*SOURCE MATERIAL:*
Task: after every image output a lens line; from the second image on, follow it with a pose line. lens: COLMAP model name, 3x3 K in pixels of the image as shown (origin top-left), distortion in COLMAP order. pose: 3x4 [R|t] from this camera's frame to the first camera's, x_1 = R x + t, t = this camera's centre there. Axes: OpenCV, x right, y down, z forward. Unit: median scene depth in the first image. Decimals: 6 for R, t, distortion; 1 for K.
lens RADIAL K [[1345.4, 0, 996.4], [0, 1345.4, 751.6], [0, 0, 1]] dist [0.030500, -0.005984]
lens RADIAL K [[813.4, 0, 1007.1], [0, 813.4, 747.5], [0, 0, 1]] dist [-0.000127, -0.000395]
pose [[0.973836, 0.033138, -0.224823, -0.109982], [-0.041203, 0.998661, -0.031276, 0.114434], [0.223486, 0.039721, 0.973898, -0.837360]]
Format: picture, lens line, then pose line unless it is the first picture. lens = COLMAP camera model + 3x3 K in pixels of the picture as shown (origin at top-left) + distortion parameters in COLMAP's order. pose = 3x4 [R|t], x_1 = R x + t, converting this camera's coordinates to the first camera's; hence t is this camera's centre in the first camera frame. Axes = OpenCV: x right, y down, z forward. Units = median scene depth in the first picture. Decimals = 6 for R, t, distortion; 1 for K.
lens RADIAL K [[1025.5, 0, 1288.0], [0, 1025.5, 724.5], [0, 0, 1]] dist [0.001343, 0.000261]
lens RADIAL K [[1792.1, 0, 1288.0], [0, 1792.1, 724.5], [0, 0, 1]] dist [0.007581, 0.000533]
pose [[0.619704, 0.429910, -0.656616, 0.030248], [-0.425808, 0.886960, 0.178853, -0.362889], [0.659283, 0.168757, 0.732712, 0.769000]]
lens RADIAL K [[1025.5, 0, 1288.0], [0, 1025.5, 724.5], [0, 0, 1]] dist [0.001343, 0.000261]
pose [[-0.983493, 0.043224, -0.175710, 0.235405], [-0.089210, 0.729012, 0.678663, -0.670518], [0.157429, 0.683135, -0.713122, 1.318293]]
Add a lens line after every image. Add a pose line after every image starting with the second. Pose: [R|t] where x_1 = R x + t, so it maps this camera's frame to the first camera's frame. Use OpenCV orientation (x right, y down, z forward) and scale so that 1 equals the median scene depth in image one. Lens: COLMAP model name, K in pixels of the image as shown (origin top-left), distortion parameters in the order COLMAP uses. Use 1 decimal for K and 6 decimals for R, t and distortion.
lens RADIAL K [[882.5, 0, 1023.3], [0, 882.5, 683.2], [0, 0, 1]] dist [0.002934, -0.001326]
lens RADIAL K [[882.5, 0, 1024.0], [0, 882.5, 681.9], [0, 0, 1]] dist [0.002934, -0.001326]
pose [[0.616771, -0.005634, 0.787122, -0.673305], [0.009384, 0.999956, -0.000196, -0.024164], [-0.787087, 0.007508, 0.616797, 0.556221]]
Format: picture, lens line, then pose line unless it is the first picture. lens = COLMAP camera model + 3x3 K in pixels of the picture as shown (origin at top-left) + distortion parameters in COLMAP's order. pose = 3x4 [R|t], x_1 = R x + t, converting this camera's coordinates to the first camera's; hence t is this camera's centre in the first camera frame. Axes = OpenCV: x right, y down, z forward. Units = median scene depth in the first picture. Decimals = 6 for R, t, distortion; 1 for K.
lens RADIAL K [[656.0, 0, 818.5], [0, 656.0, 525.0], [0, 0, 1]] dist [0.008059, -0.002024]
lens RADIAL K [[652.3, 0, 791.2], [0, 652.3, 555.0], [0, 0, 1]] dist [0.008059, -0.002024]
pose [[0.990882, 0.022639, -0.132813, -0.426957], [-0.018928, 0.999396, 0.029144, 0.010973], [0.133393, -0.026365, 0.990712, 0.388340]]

*YOUR TASK:* Transcribe every line of the data, exactly as it stands.

*RESULT OF THIS TASK:*
Task: after every image output a lens line; from the second image on, follow it with a pose line. lens: COLMAP model name, 3x3 K in pixels of the image as shown (origin top-left), distortion in COLMAP order. pose: 3x4 [R|t] from this camera's frame to the first camera's, x_1 = R x + t, t = this camera's centre there. Axes: OpenCV, x right, y down, z forward. Unit: median scene depth in the first image. Decimals: 6 for R, t, distortion; 1 for K.
lens RADIAL K [[1345.4, 0, 996.4], [0, 1345.4, 751.6], [0, 0, 1]] dist [0.030500, -0.005984]
lens RADIAL K [[813.4, 0, 1007.1], [0, 813.4, 747.5], [0, 0, 1]] dist [-0.000127, -0.000395]
pose [[0.973836, 0.033138, -0.224823, -0.109982], [-0.041203, 0.998661, -0.031276, 0.114434], [0.223486, 0.039721, 0.973898, -0.837360]]
Format: picture, lens line, then pose line unless it is the first picture. lens = COLMAP camera model + 3x3 K in pixels of the picture as shown (origin at top-left) + distortion parameters in COLMAP's order. pose = 3x4 [R|t], x_1 = R x + t, converting this camera's coordinates to the first camera's; hence t is this camera's centre in the first camera frame. Axes = OpenCV: x right, y down, z forward. Units = median scene depth in the first picture. Decimals = 6 for R, t, distortion; 1 for K.
lens RADIAL K [[1025.5, 0, 1288.0], [0, 1025.5, 724.5], [0, 0, 1]] dist [0.001343, 0.000261]
lens RADIAL K [[1792.1, 0, 1288.0], [0, 1792.1, 724.5], [0, 0, 1]] dist [0.007581, 0.000533]
pose [[0.619704, 0.429910, -0.656616, 0.030248], [-0.425808, 0.886960, 0.178853, -0.362889], [0.659283, 0.168757, 0.732712, 0.769000]]
lens RADIAL K [[1025.5, 0, 1288.0], [0, 1025.5, 724.5], [0, 0, 1]] dist [0.001343, 0.000261]
pose [[-0.983493, 0.043224, -0.175710, 0.235405], [-0.089210, 0.729012, 0.678663, -0.670518], [0.157429, 0.683135, -0.713122, 1.318293]]
Add a lens line after every image. Add a pose line after every image starting with the second. Pose: [R|t] where x_1 = R x + t, so it maps this camera's frame to the first camera's frame. Use OpenCV orientation (x right, y down, z forward) and scale so that 1 equals the median scene depth in image one. Lens: COLMAP model name, K in pixels of the image as shown (origin top-left), distortion parameters in the order COLMAP uses. Use 1 decimal for K and 6 decimals for R, t and distortion.
lens RADIAL K [[882.5, 0, 1023.3], [0, 882.5, 683.2], [0, 0, 1]] dist [0.002934, -0.001326]
lens RADIAL K [[882.5, 0, 1024.0], [0, 882.5, 681.9], [0, 0, 1]] dist [0.002934, -0.001326]
pose [[0.616771, -0.005634, 0.787122, -0.673305], [0.009384, 0.999956, -0.000196, -0.024164], [-0.787087, 0.007508, 0.616797, 0.556221]]
Format: picture, lens line, then pose line unless it is the first picture. lens = COLMAP camera model + 3x3 K in pixels of the picture as shown (origin at top-left) + distortion parameters in COLMAP's order. pose = 3x4 [R|t], x_1 = R x + t, converting this camera's coordinates to the first camera's; hence t is this camera's centre in the first camera frame. Axes = OpenCV: x right, y down, z forward. Units = median scene depth in the first picture. Decimals = 6 for R, t, distortion; 1 for K.
lens RADIAL K [[656.0, 0, 818.5], [0, 656.0, 525.0], [0, 0, 1]] dist [0.008059, -0.002024]
lens RADIAL K [[652.3, 0, 791.2], [0, 652.3, 555.0], [0, 0, 1]] dist [0.008059, -0.002024]
pose [[0.990882, 0.022639, -0.132813, -0.426957], [-0.018928, 0.999396, 0.029144, 0.010973], [0.133393, -0.026365, 0.990712, 0.388340]]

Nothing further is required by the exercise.